#### RAW DATA ####

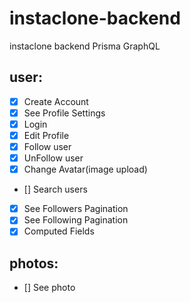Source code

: # instaclone-backend

instaclone backend Prisma GraphQL

## user:

- [x] Create Account
- [x] See Profile Settings
- [x] Login
- [x] Edit Profile
- [x] Follow user
- [x] UnFollow user
- [x] Change Avatar(image upload)
- [] Search users
- [x] See Followers Pagination
- [x] See Following Pagination
- [x] Computed Fields

## photos:

- [] See photo
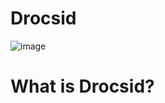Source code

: # Drocsid

![image](https://i.imgur.com/H6O5fsR.png)

[](https://github.com/matt2yu/Drocsid/blob/main/README.md#what-is-drocsid?)What is Drocsid?
======================================================================================================
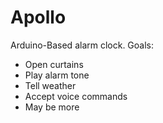 # Apollo
Arduino-Based alarm clock.
Goals:
* Open curtains
* Play alarm tone
* Tell weather
* Accept voice commands
* May be more
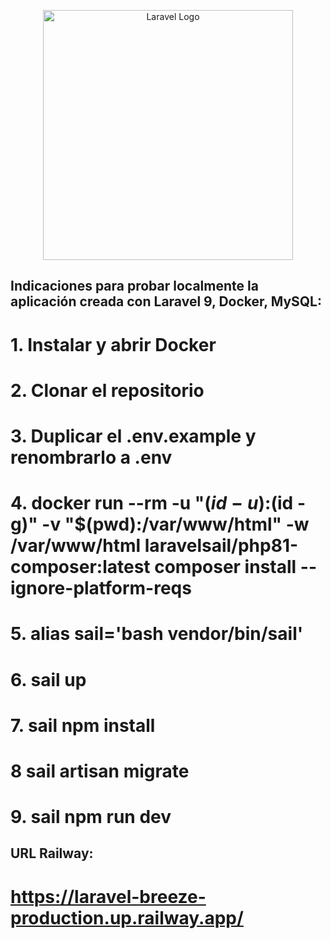 <p align="center"><a href="https://laravel.com" target="_blank"><img src="https://raw.githubusercontent.com/laravel/art/master/logo-lockup/5%20SVG/2%20CMYK/1%20Full%20Color/laravel-logolockup-cmyk-red.svg" width="400" alt="Laravel Logo"></a></p>

## Indicaciones para probar localmente la aplicación creada con Laravel 9, Docker, MySQL:

# 1. Instalar y abrir Docker

# 2. Clonar el repositorio

# 3. Duplicar el .env.example y renombrarlo a .env

# 4. __docker run --rm -u "$(id -u):$(id -g)" -v "$(pwd):/var/www/html" -w /var/www/html laravelsail/php81-composer:latest composer install --ignore-platform-reqs__

# 5. __alias sail='bash vendor/bin/sail'__

# 6. __sail up__

# 7. __sail npm install__

# 8 __sail artisan migrate__

# 9. __sail npm run dev__

## URL Railway:

# https://laravel-breeze-production.up.railway.app/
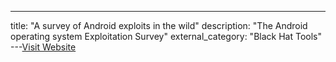 ---
title: "A survey of Android exploits in the wild"
description: "The Android operating system Exploitation Survey"
external_category: "Black Hat Tools"
---[Visit Website](https://www.researchgate.net/profile/Huasong_Meng/publication/323635885_A_survey_of_Android_exploits_in_the_wild/links/5b308982a6fdcc8506cb92a7/A-survey-of-Android-exploits-in-the-wild.pdf?origin=publication_detail)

####

WHAT YOU NEED TO DO: Can you copy all of the data above character for character, leaving out the pictures?

RESPONSE AREA:
Source code

: # instaclone-backend

instaclone backend Prisma GraphQL

## user:

- [x] Create Account
- [x] See Profile Settings
- [x] Login
- [x] Edit Profile
- [x] Follow user
- [x] UnFollow user
- [x] Change Avatar(image upload)
- [] Search users
- [x] See Followers Pagination
- [x] See Following Pagination
- [x] Computed Fields

## photos:

- [] See photo
Source code

: # Drocsid

![image](https://i.imgur.com/H6O5fsR.png)

[](https://github.com/matt2yu/Drocsid/blob/main/README.md#what-is-drocsid?)What is Drocsid?
======================================================================================================
 # Apollo
Arduino-Based alarm clock.
Goals:
* Open curtains
* Play alarm tone
* Tell weather
* Accept voice commands
* May be more
 <p align="center"><a href="https://laravel.com" target="_blank"><img src="https://raw.githubusercontent.com/laravel/art/master/logo-lockup/5%20SVG/2%20CMYK/1%20Full%20Color/laravel-logolockup-cmyk-red.svg" width="400" alt="Laravel Logo"></a></p>

## Indicaciones para probar localmente la aplicación creada con Laravel 9, Docker, MySQL:

# 1. Instalar y abrir Docker

# 2. Clonar el repositorio

# 3. Duplicar el .env.example y renombrarlo a .env

# 4. __docker run --rm -u "$(id -u):$(id -g)" -v "$(pwd):/var/www/html" -w /var/www/html laravelsail/php81-composer:latest composer install --ignore-platform-reqs__

# 5. __alias sail='bash vendor/bin/sail'__

# 6. __sail up__

# 7. __sail npm install__

# 8 __sail artisan migrate__

# 9. __sail npm run dev__

## URL Railway:

# https://laravel-breeze-production.up.railway.app/
 ---
title: "A survey of Android exploits in the wild"
description: "The Android operating system Exploitation Survey"
external_category: "Black Hat Tools"
---[Visit Website](https://www.researchgate.net/profile/Huasong_Meng/publication/323635885_A_survey_of_Android_exploits_in_the_wild/links/5b308982a6fdcc8506cb92a7/A-survey-of-Android-exploits-in-the-wild.pdf?origin=publication_detail)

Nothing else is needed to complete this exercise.